Despite herself, Serena giggled. “A woman’s not supposed to notice.”

“A blind woman’s not supposed to notice.” Mrs. Drummond set the bowl of broth on a tray and then, because her heart was soft, added a gooseberry tart. “Molly! Molly, you lazy wench, come fetch this tray to the young master.” She set the tray aside and went back to her stirring. “The man Lord Ashburn brought with him from London, lassie, the proper-looking gentleman?”

“Parkins.” Serena flexed her cramped hands and sneered. She found it odd that her heart rate had leveled almost to normal as soon as Brigham had swept out. “His English valet. Imagine, bringing a valet here to fuss with the cut of his coat and the shine on his boots.”

“Quality’s used to having things done a certain way,” Mrs. Drummond said wisely. “I hear Mr. Parkins is an unmarried gentleman.”

Serena moved her shoulders. “Probably too busy starching Lord Ashburn’s lace to have his own life.”

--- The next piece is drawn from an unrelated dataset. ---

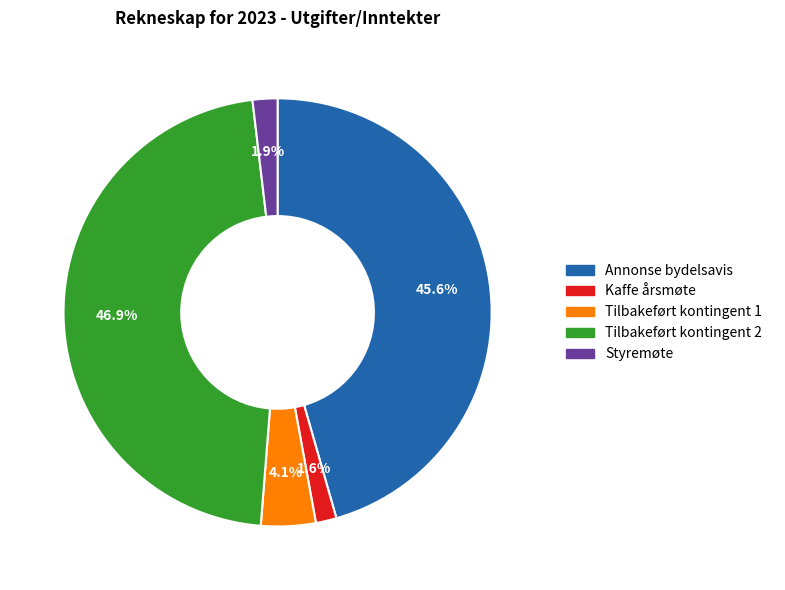

Is there a majority slice in this chart?

No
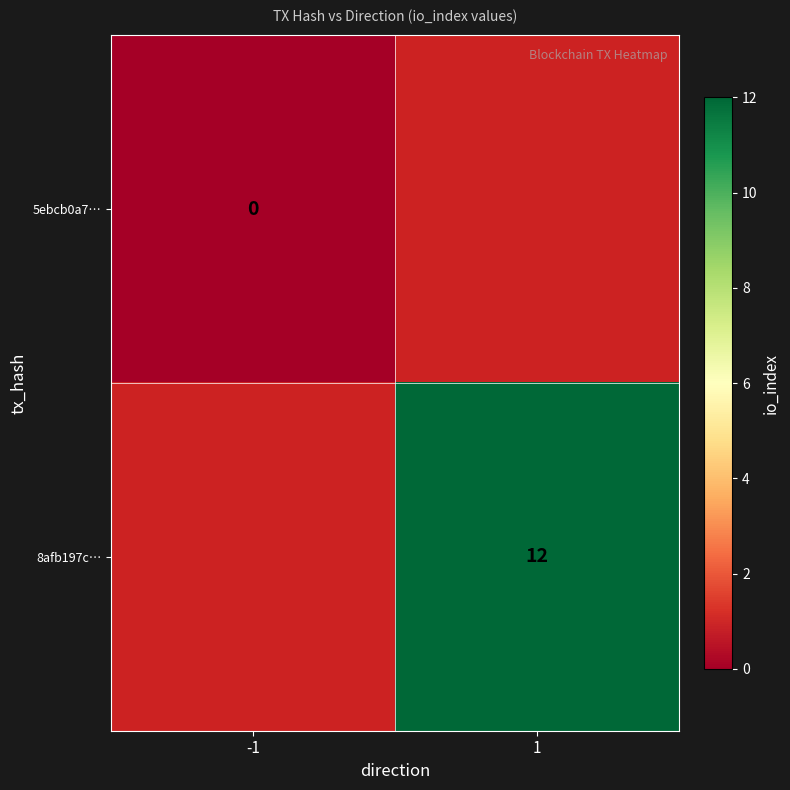

True or false: 8afb197c… has a value of 7 at 1.

False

Or he hasn’t met a woman with life enough for two, Mrs. Drummond mused. “Seems to me, Mr. Parkins could use a bit of fattening up.” She grinned, then set the bowl aside to shout for Molly again.

* * *

Quality, Serena thought with a sniff a few hours later. Just because a man had a trace of blue blood in his veins didn’t mean he was quality. It didn’t make him a gentleman, either. All it made him was an aristocrat.

In any case, she wasn’t going to waste her time thinking about the earl of Ashburn. For nearly two days she had been tied to the house, to the day-to-day chores, which were increased by Coll’s needs. Now she had some time free. Perhaps she was stealing it, but she could make it all up later. The truth was, if she didn’t get out and off by herself for just a little while she might burst.